OPINION

To lure back those who left, we need to change

To lure back those who left, we need to change

It’s been a constant theme of past decades but the situation has dramatically deteriorated during the last 10 years as the economic crisis took its toll. With unemployment skyrocketing – hitting 26% at one point – hundreds of thousands of promising Greek minds went abroad in search of a better future.

The painful process has not been reversed in any real sense. Some have returned, but the numbers are minimal. In theory, everyone in Greece – from politicians of every ideological persuasion to society as a whole – is keen on the idea of Greeks who live abroad returning to the motherland. Yet, not every accomplished Greek scientist or professional abroad who has developed modern attitudes and innovative ideas in their fields, is easily embraced back home.

A case in point is the recent resignation of the scientific director of the Athens Academy’s Biomedical Research Foundation, Nikos Kyrpides, a leading, internationally recognized biologist and researcher who led one of the largest research programs for microbial genomics and metagenomics worldwide at the Joint Genome Institute of the Lawrence Berkeley National Laboratory in California. His efforts to change the way things work were not appreciated, to put it diplomatically. “I returned to our homeland to offer my knowledge and experience. Unfortunately, I saw that there was no interest in reorganizing the foundation,” he told Kathimerini recently.

Many disheartened repatriates were reluctant to make the decision to return, and among those who did so, many end up leaving.

To address the problem, we need to not only come up with tax incentives and innovative measures to attract successful Greeks and implement them over the long run, but also change long-held attitudes. It’s very difficult for wages offered in Greece to be competitive compared to the ones the people we want to attract are getting in major Western economies, like Germany or the US. And although Greece’s natural beauty, nice weather, way of life and, in many cases, family and other sentimental ties, might indeed be attractive aspects, they have to be complemented by systemic changes in the state’s structure and in the way both the private and public sectors operate.

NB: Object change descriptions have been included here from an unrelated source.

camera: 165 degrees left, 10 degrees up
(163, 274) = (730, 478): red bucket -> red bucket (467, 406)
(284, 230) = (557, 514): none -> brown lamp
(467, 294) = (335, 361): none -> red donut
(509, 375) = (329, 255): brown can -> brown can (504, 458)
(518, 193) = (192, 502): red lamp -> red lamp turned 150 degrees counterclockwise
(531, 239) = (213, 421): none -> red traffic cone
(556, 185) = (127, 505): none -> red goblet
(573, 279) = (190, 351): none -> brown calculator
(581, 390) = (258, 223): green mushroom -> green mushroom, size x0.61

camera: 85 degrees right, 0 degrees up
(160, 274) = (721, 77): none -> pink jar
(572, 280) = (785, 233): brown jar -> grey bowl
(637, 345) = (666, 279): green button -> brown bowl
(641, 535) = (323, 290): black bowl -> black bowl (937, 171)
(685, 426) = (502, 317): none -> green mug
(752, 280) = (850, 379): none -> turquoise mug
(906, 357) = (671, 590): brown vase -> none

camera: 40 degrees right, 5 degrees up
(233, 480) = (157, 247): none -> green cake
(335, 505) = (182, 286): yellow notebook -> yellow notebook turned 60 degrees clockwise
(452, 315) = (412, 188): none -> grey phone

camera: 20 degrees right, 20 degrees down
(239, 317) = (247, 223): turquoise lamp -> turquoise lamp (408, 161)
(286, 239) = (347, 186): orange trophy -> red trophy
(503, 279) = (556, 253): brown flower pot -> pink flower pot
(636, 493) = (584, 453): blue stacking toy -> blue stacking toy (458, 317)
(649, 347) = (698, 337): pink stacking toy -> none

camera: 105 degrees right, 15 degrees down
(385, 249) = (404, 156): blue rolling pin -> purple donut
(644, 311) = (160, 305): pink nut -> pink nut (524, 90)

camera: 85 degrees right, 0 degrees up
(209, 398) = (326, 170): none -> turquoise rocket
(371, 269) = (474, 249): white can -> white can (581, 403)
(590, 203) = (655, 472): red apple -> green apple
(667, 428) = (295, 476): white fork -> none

To start with, there needs to be a level playing field and transparency and an ecosystem to be created where the driving force is the best ideas, not connections. Where organizations, institutions and companies – and the people in them – embrace the Greeks who dare to return and reward them, not view them with suspicion; at the end of the day, their contributions are part of a process that will benefit all.

Brain drain reflects the broader productive and structural weaknesses of the economy and the shortcomings of Greek society.

To achieve the much-coveted brain gain in a sustainable manner – a challenge for the social and economic progress of the country – we have to change ourselves.